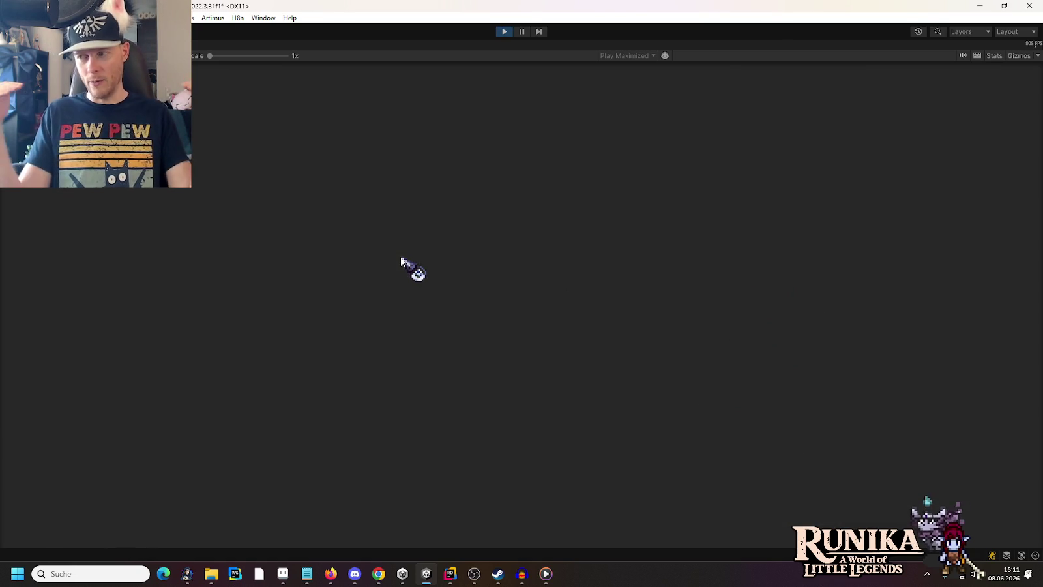
{"action": "left_click", "coordinate": [452, 425]}
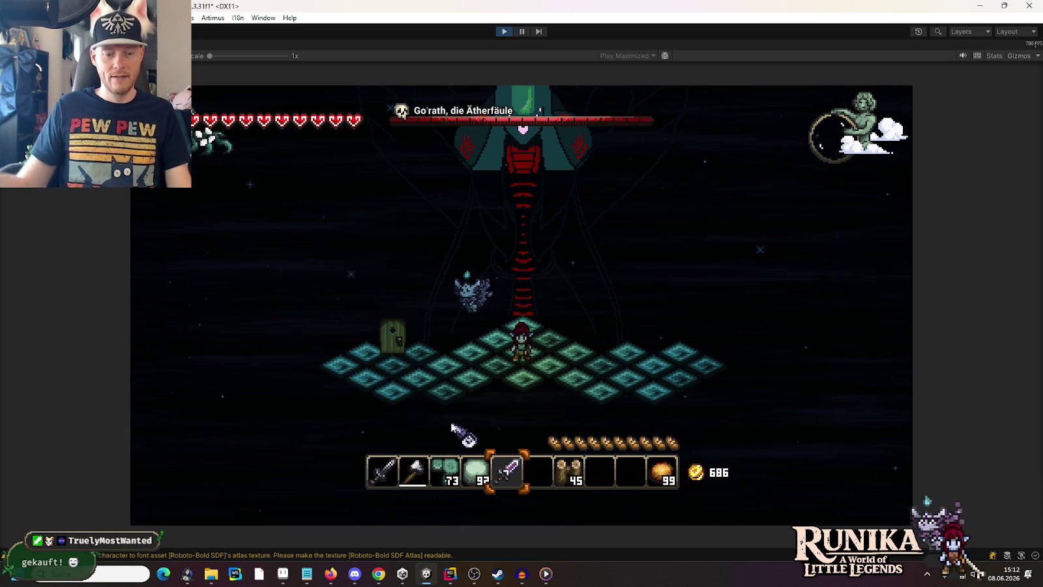
- Fire magic attacks at Go'rath as it emerges above the arena floor
{"action": "left_click", "coordinate": [525, 289]}
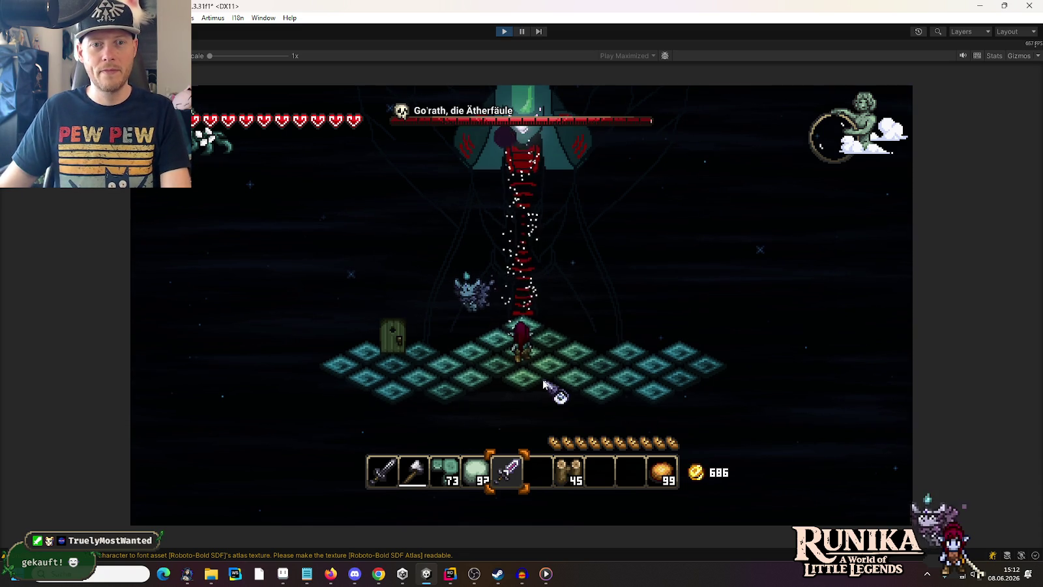
{"action": "left_click", "coordinate": [525, 290]}
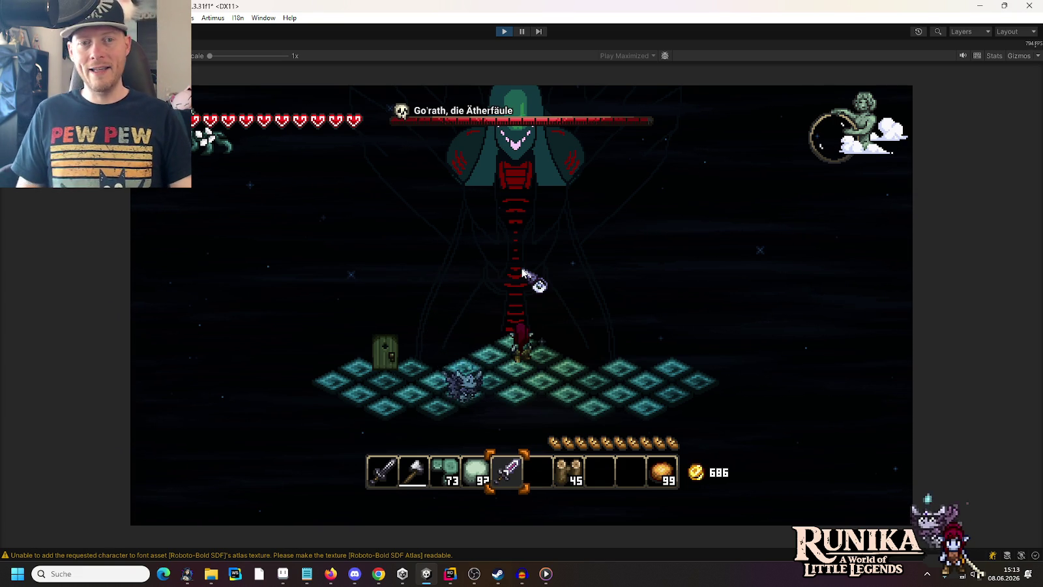
{"action": "left_click", "coordinate": [522, 272]}
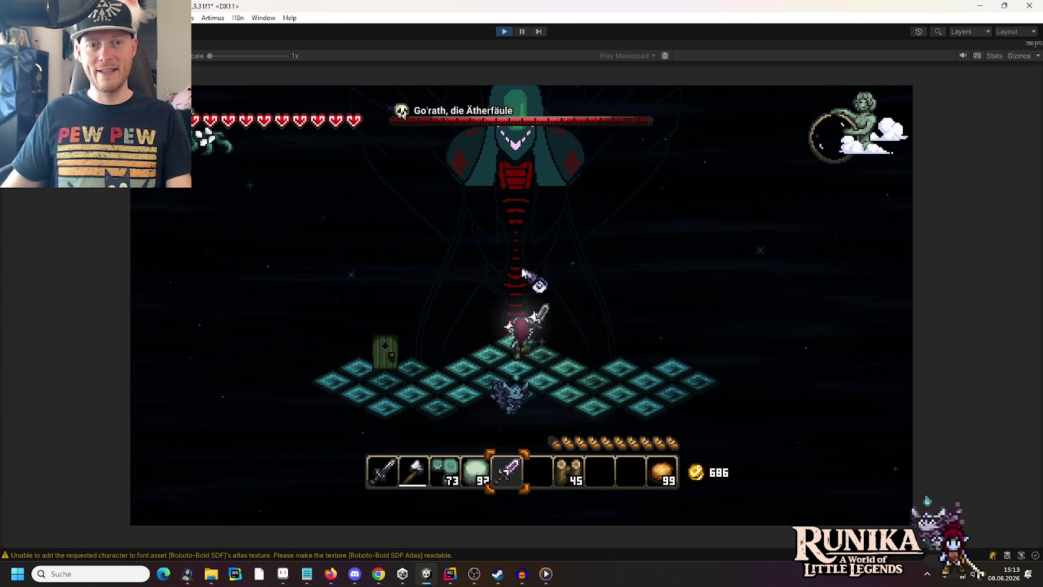
- Keep firing at Go'rath while moving and jumping on the platform, then stop play mode
{"action": "left_click", "coordinate": [522, 272]}
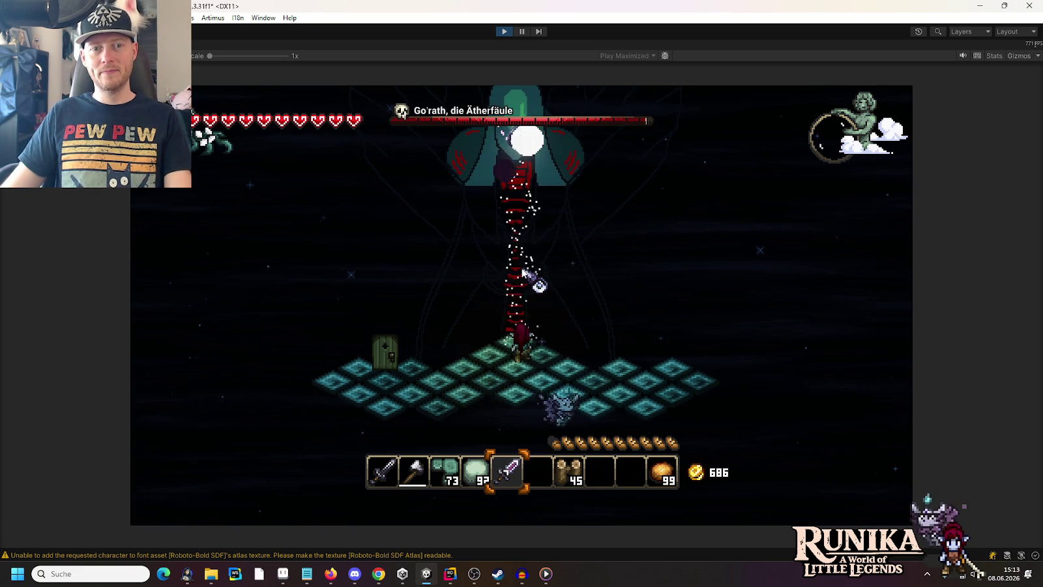
{"action": "key", "text": "a"}
{"action": "left_click", "coordinate": [514, 243]}
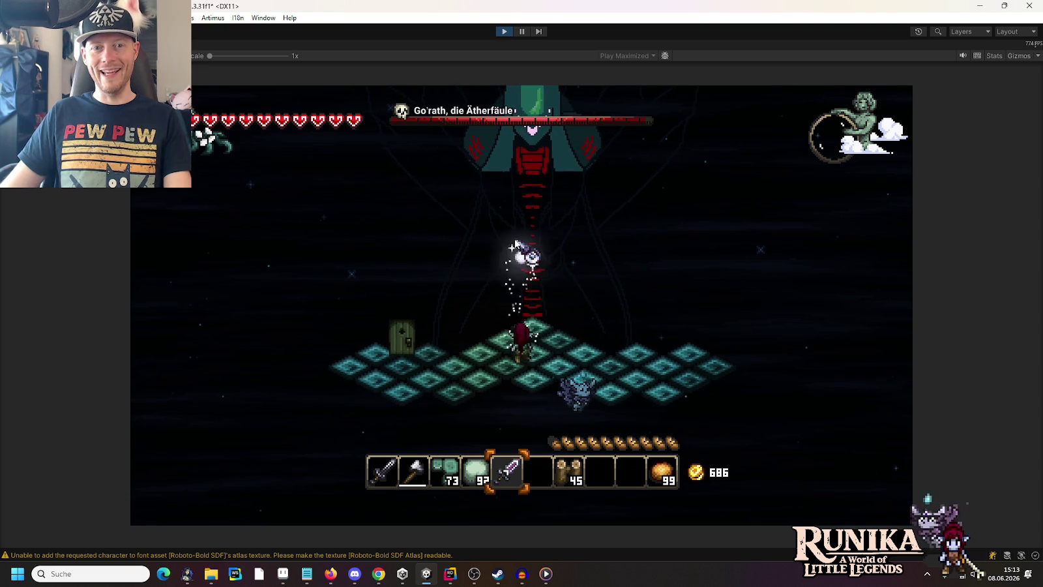
{"action": "key", "text": "space"}
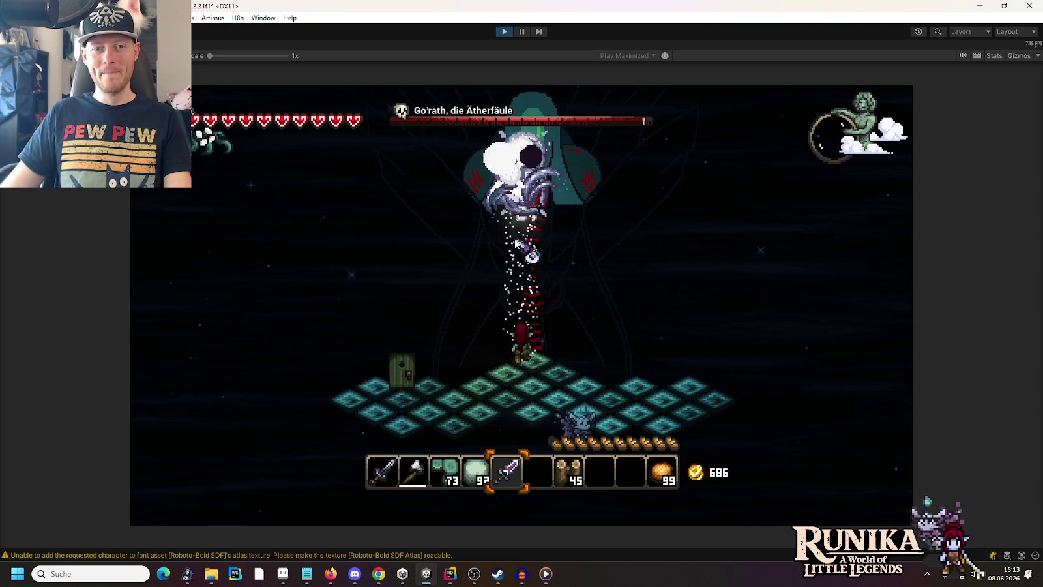
{"action": "key", "text": "space"}
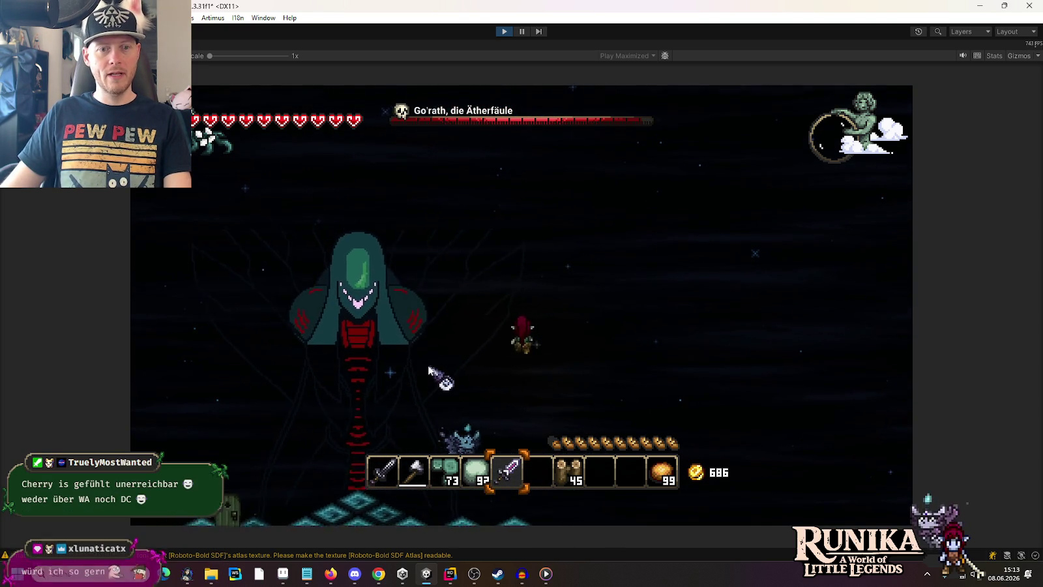
{"action": "left_click", "coordinate": [391, 388]}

#### [About this exercise]
In the entries above, which lines hold the string "coordinate"? Report all of them.

#### [Answer for this exercise]
{"action": "left_click", "coordinate": [452, 425]}
{"action": "left_click", "coordinate": [525, 289]}
{"action": "left_click", "coordinate": [525, 290]}
{"action": "left_click", "coordinate": [522, 272]}
{"action": "left_click", "coordinate": [522, 272]}
{"action": "left_click", "coordinate": [514, 243]}
{"action": "left_click", "coordinate": [391, 388]}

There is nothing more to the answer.